→ **Work to be completed**: Please repeat exactly the lines below from the one containing "Windows 11 apps" down to the one containing "Microsoft Security", both included, and nothing else.

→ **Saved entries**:

━━━━━━━━━━━━━━━━

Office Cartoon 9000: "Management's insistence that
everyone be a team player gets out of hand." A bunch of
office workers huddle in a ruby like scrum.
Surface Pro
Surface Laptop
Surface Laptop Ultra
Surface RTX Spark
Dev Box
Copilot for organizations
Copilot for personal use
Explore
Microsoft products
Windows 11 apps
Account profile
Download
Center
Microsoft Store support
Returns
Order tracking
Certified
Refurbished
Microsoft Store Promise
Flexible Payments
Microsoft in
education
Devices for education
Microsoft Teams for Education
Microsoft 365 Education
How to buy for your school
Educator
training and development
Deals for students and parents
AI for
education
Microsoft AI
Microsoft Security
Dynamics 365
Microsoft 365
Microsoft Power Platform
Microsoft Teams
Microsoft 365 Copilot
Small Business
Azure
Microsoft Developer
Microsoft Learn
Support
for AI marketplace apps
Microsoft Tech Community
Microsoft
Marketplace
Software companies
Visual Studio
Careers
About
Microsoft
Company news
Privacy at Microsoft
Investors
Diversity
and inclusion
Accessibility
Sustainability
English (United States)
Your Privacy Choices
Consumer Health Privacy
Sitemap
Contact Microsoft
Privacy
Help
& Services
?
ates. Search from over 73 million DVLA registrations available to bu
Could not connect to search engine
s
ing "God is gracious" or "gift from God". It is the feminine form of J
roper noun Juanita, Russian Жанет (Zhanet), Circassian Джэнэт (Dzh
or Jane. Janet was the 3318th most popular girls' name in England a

━━━━━━━━━━━━━━━━

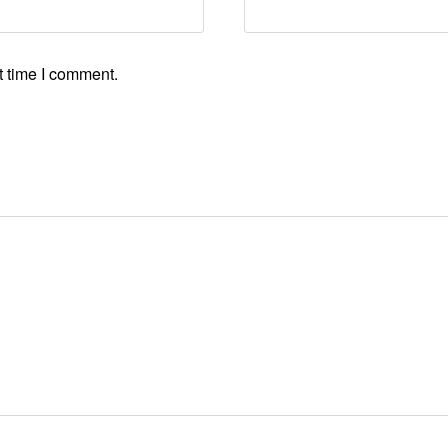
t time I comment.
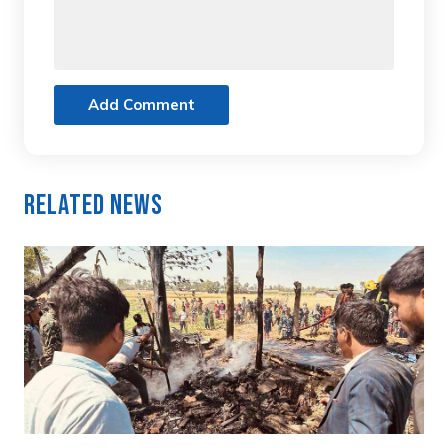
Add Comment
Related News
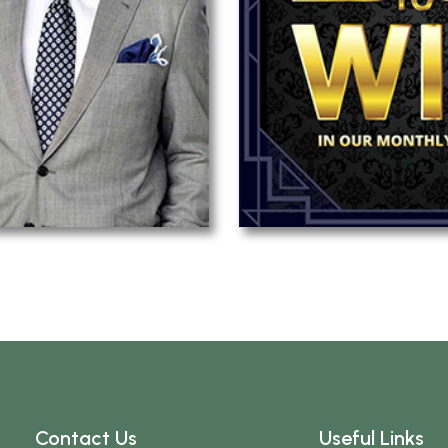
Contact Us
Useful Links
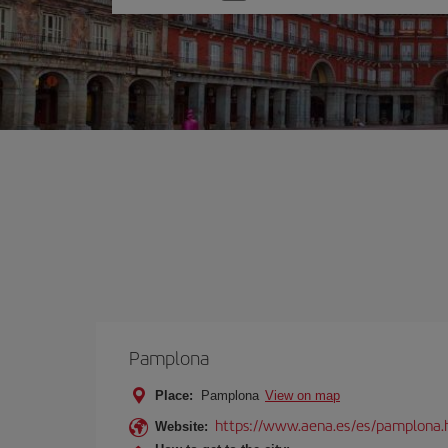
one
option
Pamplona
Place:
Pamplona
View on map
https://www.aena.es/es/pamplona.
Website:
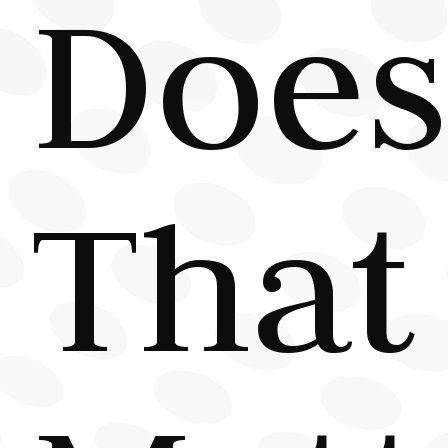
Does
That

━━━━━━━━━━━━━━━━

→ **Response**:
Windows 11 apps
Account profile
Download
Center
Microsoft Store support
Returns
Order tracking
Certified
Refurbished
Microsoft Store Promise
Flexible Payments
Microsoft in
education
Devices for education
Microsoft Teams for Education
Microsoft 365 Education
How to buy for your school
Educator
training and development
Deals for students and parents
AI for
education
Microsoft AI
Microsoft Security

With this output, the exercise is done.